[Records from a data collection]
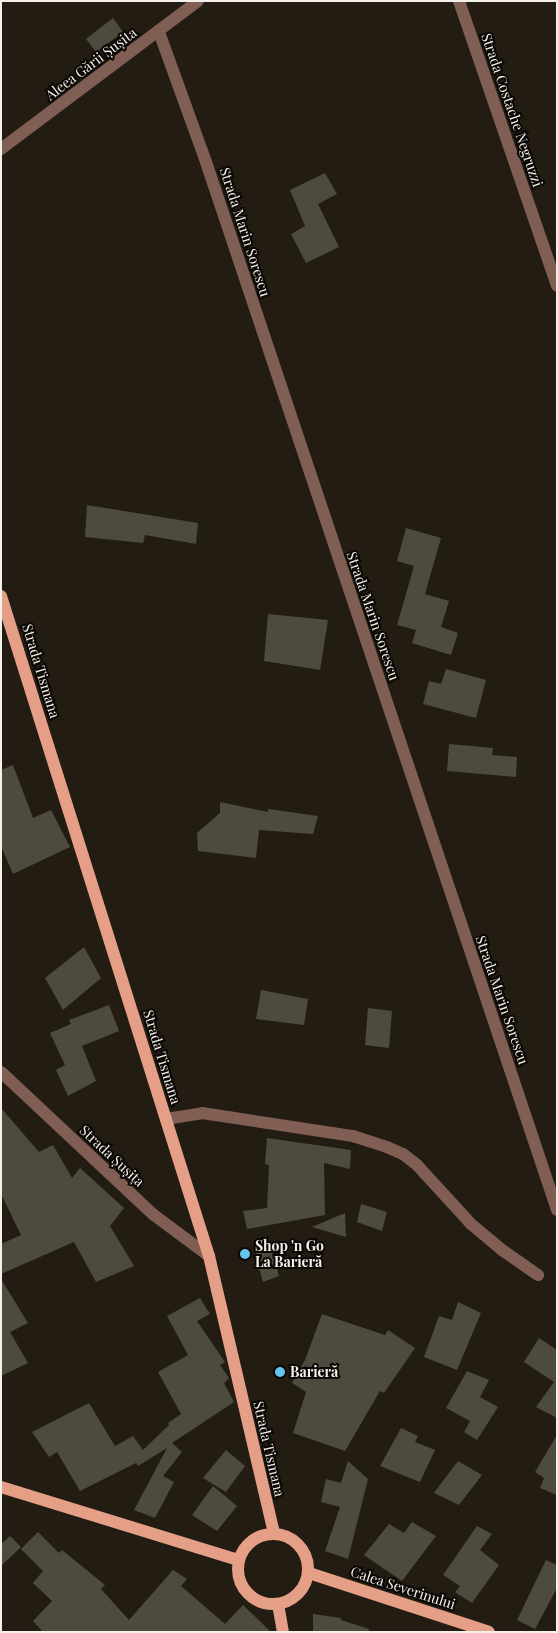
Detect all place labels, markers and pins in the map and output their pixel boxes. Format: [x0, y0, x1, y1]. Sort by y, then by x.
place label: Shop 'n Go La Barieră [255, 1238, 324, 1270]
marker: Shop 'n Go La Barieră [239, 1248, 251, 1260]
place label: Barieră [290, 1364, 338, 1380]
marker: Barieră [274, 1366, 286, 1378]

REQUIREMENT
Reproduce the data above in full, exactly, with the images removed.

WRITTEN SOLUTION
Detect all place labels, markers and pins in the map and output their pixel boxes. Format: [x0, y0, x1, y1]. Sort by y, then by x.
place label: Shop 'n Go La Barieră [255, 1238, 324, 1270]
marker: Shop 'n Go La Barieră [239, 1248, 251, 1260]
place label: Barieră [290, 1364, 338, 1380]
marker: Barieră [274, 1366, 286, 1378]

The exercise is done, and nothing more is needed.